PROBLEM TO SOLVE: Return the entries below word for word. No picture belongs in the copy.

DATA EXTRACTS:
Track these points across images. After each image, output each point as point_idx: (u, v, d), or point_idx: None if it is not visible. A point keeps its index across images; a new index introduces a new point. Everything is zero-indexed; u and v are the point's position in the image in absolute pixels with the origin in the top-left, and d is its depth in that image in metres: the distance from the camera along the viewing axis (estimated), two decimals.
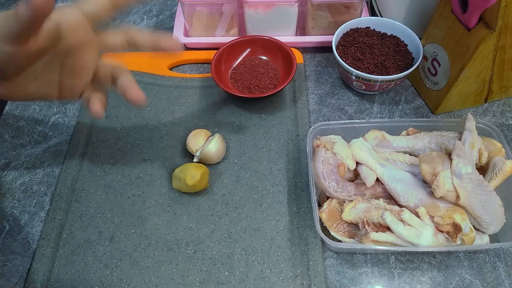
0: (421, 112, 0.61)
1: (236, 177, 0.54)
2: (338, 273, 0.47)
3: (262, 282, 0.46)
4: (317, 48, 0.69)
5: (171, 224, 0.50)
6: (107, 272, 0.47)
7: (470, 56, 0.52)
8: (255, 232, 0.49)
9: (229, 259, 0.47)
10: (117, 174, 0.55)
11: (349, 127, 0.52)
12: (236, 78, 0.63)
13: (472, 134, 0.47)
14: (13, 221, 0.51)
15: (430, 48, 0.59)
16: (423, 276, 0.46)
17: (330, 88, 0.65)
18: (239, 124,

FINISHED EXERCISE:
Track these points across images. After each image, output each point as point_idx: (u, v, d), or point_idx: None if it is not visible. A point keeps its index across images; a new index introduces a new point. Everything is zero-indexed; u and v are the point's position in the image in absolute pixels with the origin in the top-left, and d is its depth in that image in metres: the distance from the camera along the viewing axis (estimated), two decimals.
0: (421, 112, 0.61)
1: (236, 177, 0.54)
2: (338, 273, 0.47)
3: (262, 282, 0.46)
4: (317, 48, 0.69)
5: (171, 224, 0.50)
6: (107, 272, 0.47)
7: (470, 56, 0.52)
8: (255, 232, 0.49)
9: (229, 259, 0.47)
10: (117, 174, 0.55)
11: (349, 127, 0.52)
12: (236, 78, 0.63)
13: (472, 134, 0.47)
14: (13, 221, 0.51)
15: (430, 48, 0.59)
16: (423, 276, 0.46)
17: (330, 88, 0.65)
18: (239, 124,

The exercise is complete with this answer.